**INFORMATION SHOWN**
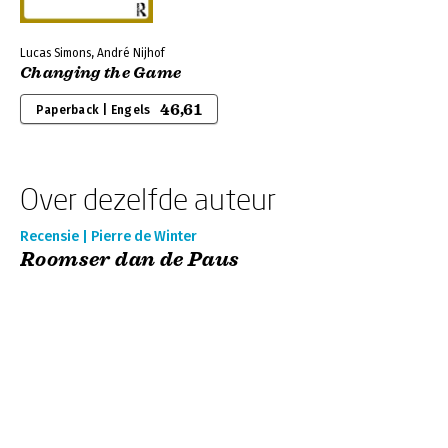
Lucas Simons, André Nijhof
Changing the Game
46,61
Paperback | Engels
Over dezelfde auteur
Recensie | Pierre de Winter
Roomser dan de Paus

--

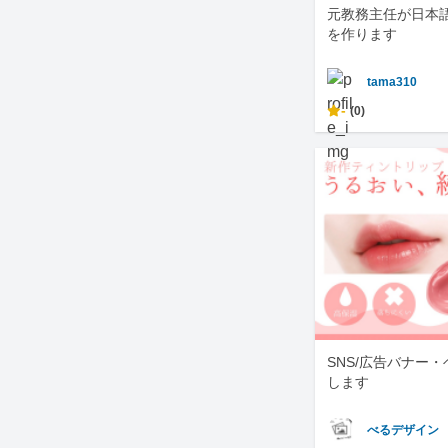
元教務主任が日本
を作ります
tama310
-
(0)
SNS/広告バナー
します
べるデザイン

**DESCRIPTION OF THE TASK**
Extract the lines of the preceding material that run from the line with "Paperback | Engels" through the line with "Roomser dan de Paus", inclusive, reproducing them exactly and adding nothing.

**ANSWER SPACE**
Paperback | Engels
Over dezelfde auteur
Recensie | Pierre de Winter
Roomser dan de Paus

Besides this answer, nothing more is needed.